The conventional offshore oil spill response plans entail mechanical clean up (utilizing boom and skimmer), in-situ burning, bioremediation as well as the application of chemical dispersants, solidifiers, and oil sorbents.

Effective and selective removal of oil-based pollutants from the contaminated offshore water is a challenging task. Hence, the mandatory properties of an efficient oil sorbent are manifold: hydrophobic-oleophilic, high oil sorption and retention, floatable and durable in water, recyclable, biodegradable, and low cost. Inorganic and organic as well as natural sorbents have been investigated intensively, but none has proven to fulfill all requirements so far.

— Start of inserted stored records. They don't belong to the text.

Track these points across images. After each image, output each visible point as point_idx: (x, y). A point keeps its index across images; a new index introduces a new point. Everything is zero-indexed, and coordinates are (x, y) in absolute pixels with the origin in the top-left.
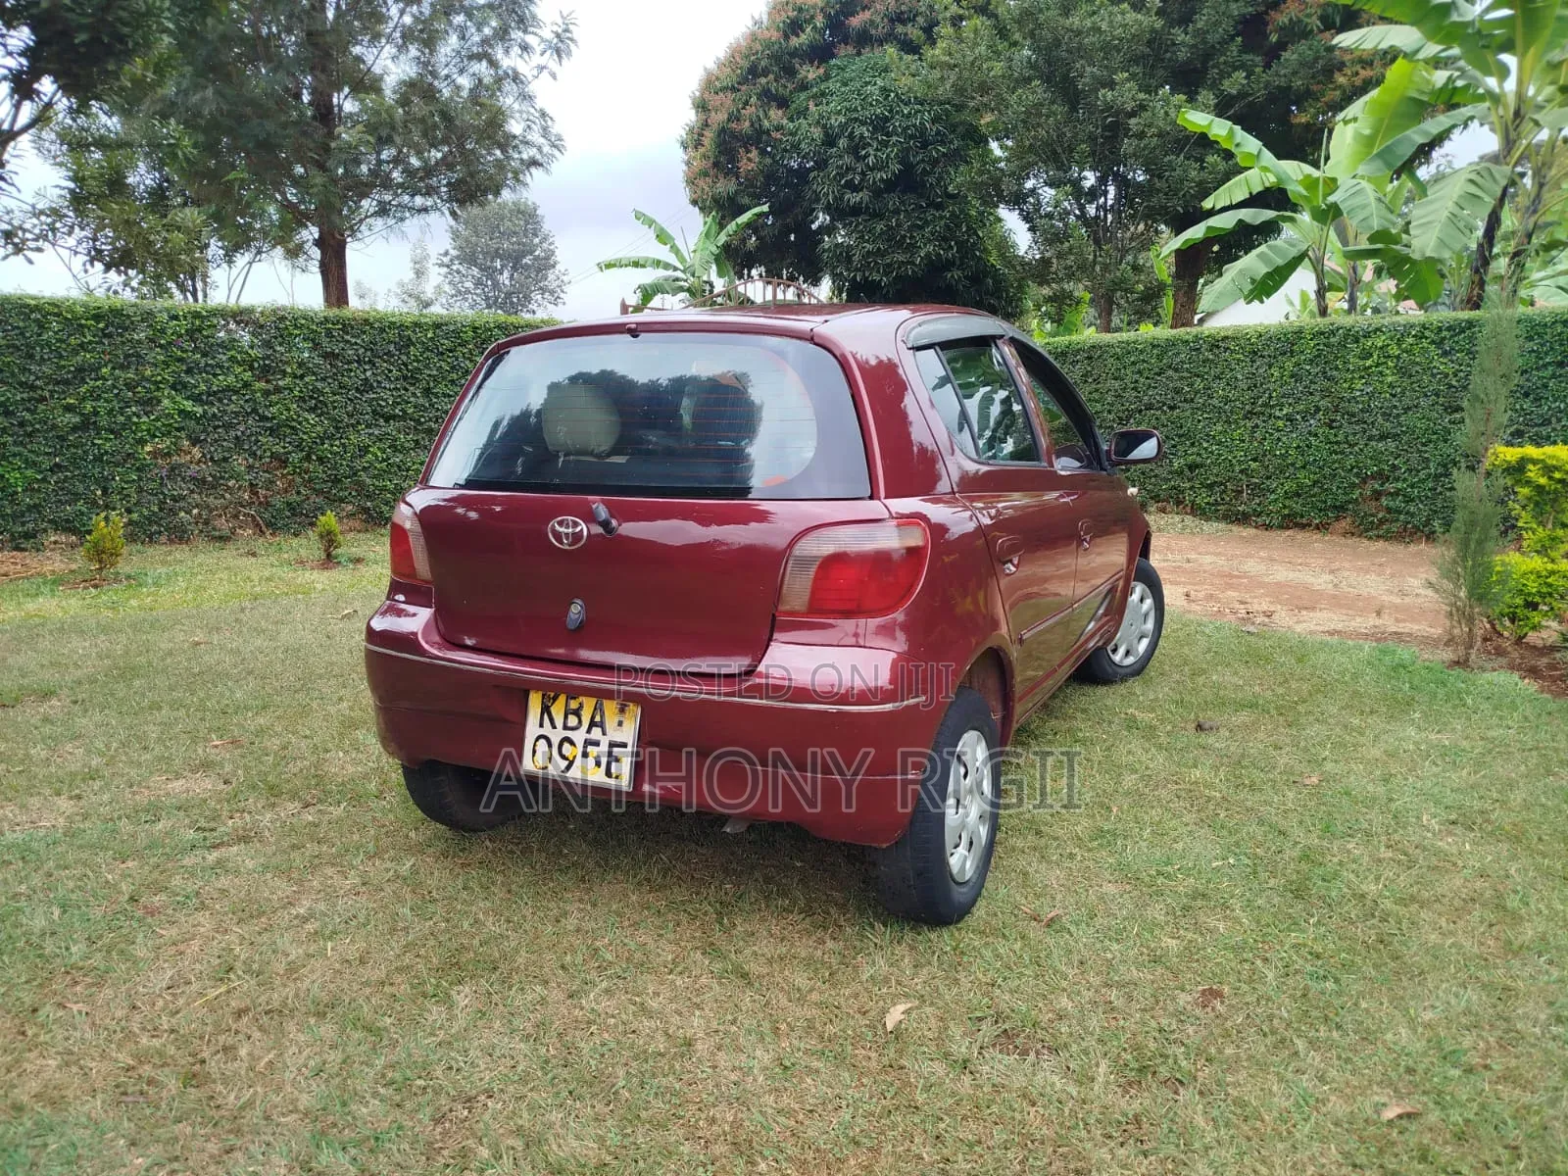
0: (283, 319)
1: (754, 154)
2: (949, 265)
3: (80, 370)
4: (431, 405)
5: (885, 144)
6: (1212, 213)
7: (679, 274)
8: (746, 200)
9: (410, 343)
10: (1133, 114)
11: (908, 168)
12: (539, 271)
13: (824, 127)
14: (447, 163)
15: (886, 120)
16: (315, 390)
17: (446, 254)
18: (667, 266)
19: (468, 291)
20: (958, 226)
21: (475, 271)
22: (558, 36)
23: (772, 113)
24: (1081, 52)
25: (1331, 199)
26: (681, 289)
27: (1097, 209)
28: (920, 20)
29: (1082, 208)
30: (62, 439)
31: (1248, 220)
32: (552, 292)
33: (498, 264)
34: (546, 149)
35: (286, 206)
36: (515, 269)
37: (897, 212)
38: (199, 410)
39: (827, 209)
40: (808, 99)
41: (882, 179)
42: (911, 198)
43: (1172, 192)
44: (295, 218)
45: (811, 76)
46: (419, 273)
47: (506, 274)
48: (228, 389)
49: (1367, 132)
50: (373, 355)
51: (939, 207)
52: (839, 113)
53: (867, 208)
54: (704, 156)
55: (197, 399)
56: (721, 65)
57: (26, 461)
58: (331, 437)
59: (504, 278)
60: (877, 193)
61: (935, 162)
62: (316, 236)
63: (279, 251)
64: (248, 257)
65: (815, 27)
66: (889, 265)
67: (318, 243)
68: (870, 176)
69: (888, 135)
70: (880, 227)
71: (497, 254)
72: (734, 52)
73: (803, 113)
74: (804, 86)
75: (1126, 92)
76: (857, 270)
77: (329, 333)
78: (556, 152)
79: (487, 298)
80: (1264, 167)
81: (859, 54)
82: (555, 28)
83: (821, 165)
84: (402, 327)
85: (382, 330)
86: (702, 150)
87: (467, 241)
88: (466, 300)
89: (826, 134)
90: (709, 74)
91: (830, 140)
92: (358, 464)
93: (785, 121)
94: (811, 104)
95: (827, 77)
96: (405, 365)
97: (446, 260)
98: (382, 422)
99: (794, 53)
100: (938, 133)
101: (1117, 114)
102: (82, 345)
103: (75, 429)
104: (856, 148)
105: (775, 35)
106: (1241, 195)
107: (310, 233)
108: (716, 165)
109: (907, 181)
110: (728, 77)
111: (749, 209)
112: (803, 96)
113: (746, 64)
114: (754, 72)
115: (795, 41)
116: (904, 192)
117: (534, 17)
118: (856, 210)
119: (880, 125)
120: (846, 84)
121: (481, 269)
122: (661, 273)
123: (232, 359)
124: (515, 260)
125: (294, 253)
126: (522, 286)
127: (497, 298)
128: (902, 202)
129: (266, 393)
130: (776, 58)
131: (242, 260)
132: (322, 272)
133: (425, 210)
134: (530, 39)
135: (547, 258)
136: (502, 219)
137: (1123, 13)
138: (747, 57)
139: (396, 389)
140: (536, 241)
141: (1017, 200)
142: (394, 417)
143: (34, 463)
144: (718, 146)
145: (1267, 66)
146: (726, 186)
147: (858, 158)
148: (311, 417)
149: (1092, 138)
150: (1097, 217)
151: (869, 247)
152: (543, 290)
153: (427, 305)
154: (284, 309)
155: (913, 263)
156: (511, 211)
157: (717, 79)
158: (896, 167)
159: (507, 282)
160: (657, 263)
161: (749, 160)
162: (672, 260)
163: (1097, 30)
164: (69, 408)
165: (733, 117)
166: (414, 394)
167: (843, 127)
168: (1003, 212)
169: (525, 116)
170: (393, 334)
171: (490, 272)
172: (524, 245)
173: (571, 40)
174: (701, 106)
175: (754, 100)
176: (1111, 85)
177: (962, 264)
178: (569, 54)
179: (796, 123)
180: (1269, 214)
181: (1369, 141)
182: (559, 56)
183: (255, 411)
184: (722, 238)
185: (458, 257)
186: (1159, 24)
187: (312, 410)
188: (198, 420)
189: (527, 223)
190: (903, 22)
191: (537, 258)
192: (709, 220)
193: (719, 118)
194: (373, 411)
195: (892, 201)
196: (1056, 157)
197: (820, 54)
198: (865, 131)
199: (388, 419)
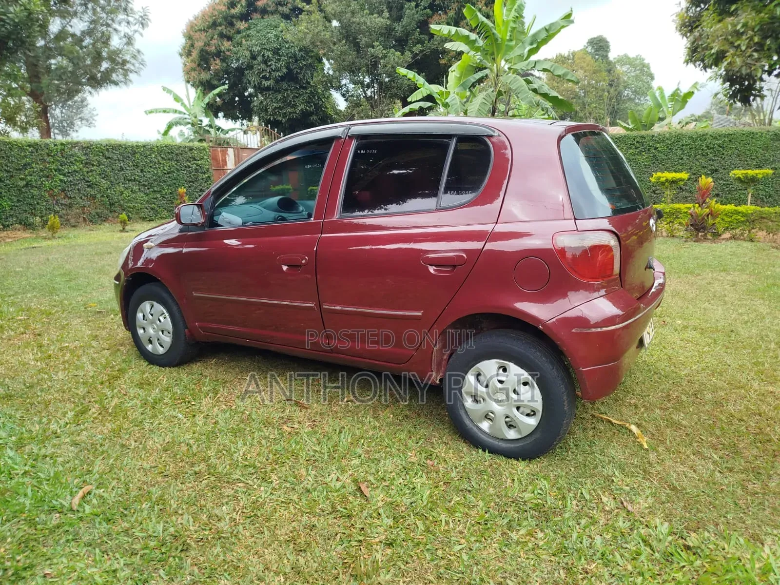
1: (218, 61)
2: (311, 114)
3: (25, 165)
4: (144, 176)
5: (279, 60)
6: (411, 103)
7: (186, 116)
8: (216, 82)
9: (135, 153)
10: (382, 58)
11: (290, 71)
12: (78, 108)
13: (251, 51)
15: (279, 49)
16: (104, 171)
18: (180, 112)
20: (314, 97)
22: (142, 17)
23: (225, 43)
24: (359, 31)
25: (447, 101)
26: (189, 123)
27: (371, 92)
28: (289, 5)
29: (365, 93)
30: (20, 190)
31: (423, 106)
37: (286, 90)
38: (65, 179)
39: (255, 87)
40: (242, 38)
41: (279, 76)
42: (292, 84)
43: (399, 88)
45: (242, 27)
48: (75, 171)
49: (458, 76)
50: (123, 158)
51: (305, 88)
52: (257, 45)
53: (273, 88)
54: (192, 61)
55: (64, 175)
56: (196, 18)
57: (8, 198)
58: (110, 188)
60: (277, 81)
61: (301, 69)
65: (242, 5)
66: (285, 113)
68: (273, 74)
69: (280, 56)
70: (279, 97)
72: (204, 14)
73: (240, 44)
74: (239, 32)
75: (378, 50)
76: (270, 115)
77: (107, 150)
78: (141, 66)
80: (426, 88)
81: (263, 18)
82: (140, 14)
83: (250, 67)
85: (126, 148)
86: (191, 58)
89: (251, 54)
90: (191, 22)
91: (254, 57)
93: (232, 47)
94: (243, 40)
95: (249, 28)
96: (134, 161)
98: (127, 182)
99: (233, 17)
100: (302, 56)
101: (376, 57)
102: (25, 156)
103: (24, 187)
104: (265, 62)
105: (224, 8)
106: (420, 97)
108: (199, 65)
109: (290, 77)
110: (200, 25)
111: (218, 87)
112: (239, 36)
113: (211, 20)
114: (214, 25)
115: (233, 11)
116: (289, 81)
118: (268, 89)
119: (276, 52)
120: (259, 32)
122: (177, 115)
123: (75, 160)
126: (69, 117)
128: (289, 86)
129: (88, 172)
130: (225, 18)
134: (131, 19)
137: (375, 18)
138: (211, 17)
139: (131, 170)
141: (338, 88)
143: (11, 199)
144: (200, 57)
145: (429, 40)
146: (205, 76)
147: (267, 66)
148: (103, 181)
149: (367, 65)
150: (371, 96)
151: (275, 105)
155: (296, 113)
157: (196, 25)
158: (285, 71)
160: (176, 111)
161: (216, 64)
162: (182, 109)
163: (365, 23)
164: (21, 179)
165: (207, 44)
166: (138, 172)
167: (259, 52)
168: (333, 92)
170: (129, 150)
173: (148, 19)
174: (189, 37)
175: (216, 37)
176: (373, 47)
177: (317, 113)
178: (148, 26)
179: (237, 49)
180: (429, 104)
181: (459, 79)
182: (143, 26)
183: (84, 179)
184: (207, 100)
186: (389, 22)
187: (103, 178)
188: (65, 183)
190: (282, 5)
192: (199, 91)
193: (199, 44)
194: (124, 179)
195: (284, 85)
196: (353, 70)
197: (244, 17)
198: (270, 54)
199: (129, 180)
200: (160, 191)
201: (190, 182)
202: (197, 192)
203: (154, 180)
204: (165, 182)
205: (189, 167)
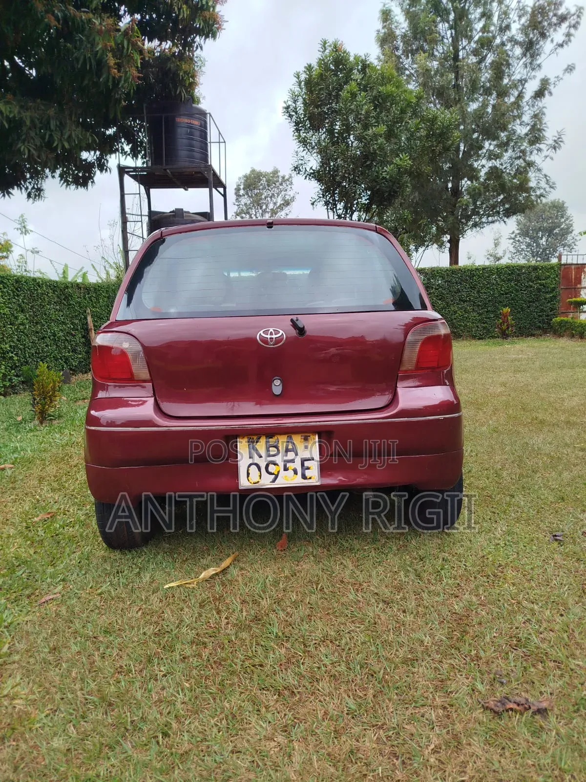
0: (434, 271)
4: (480, 297)
9: (474, 276)
12: (563, 235)
14: (503, 202)
16: (442, 293)
17: (513, 233)
19: (523, 250)
21: (528, 240)
22: (555, 141)
32: (569, 246)
33: (540, 234)
34: (548, 189)
35: (438, 228)
36: (549, 236)
44: (441, 231)
46: (496, 245)
47: (544, 239)
50: (462, 281)
58: (446, 308)
59: (543, 241)
62: (449, 238)
63: (435, 246)
64: (424, 248)
67: (449, 241)
71: (540, 229)
78: (552, 190)
79: (533, 252)
82: (554, 138)
84: (472, 270)
87: (525, 225)
88: (521, 254)
92: (453, 317)
96: (472, 283)
97: (513, 236)
98: (462, 303)
107: (446, 238)
117: (544, 136)
121: (530, 238)
124: (550, 232)
125: (441, 245)
126: (552, 244)
127: (538, 252)
131: (421, 250)
132: (450, 252)
133: (493, 222)
134: (542, 146)
135: (568, 228)
136: (544, 212)
139: (468, 292)
140: (563, 220)
142: (466, 301)
148: (440, 302)
152: (564, 245)
153: (499, 259)
154: (435, 268)
156: (550, 207)
159: (544, 243)
166: (474, 293)
169: (537, 178)
170: (468, 273)
171: (535, 239)
172: (555, 223)
173: (561, 141)
178: (560, 147)
182: (555, 150)
185: (519, 234)
187: (440, 299)
189: (558, 211)
191: (562, 229)
194: (460, 300)
199: (464, 301)
200: (495, 311)
201: (531, 302)
202: (537, 312)
203: (489, 301)
204: (501, 302)
205: (531, 287)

In this work, a simple one-step and yet low energy consumption pathway to fabricate 3D carbon-based sorbent from natural kapok fibers is presented. Without any chemical pre-treatment, the pristine kapok fibers were carbonized at relatively low temperatures (300 ⁰C). They exhibited positive buoyancy (floating), which is mainly caused by their water repellency, low density (6-8 mg/cm3, respectively), and high porosity (>98%). Surface roughness and intrinsic graphite phase were found to be critical to tune oil adhesion and sorption. Moreover, the absorbed oil is retrievable and can be recovered for subsequent use. Hence, this work provides a promising scalable production route to develop effective 3D carbon-based oil sorbents via one-step energy-saving carbonization.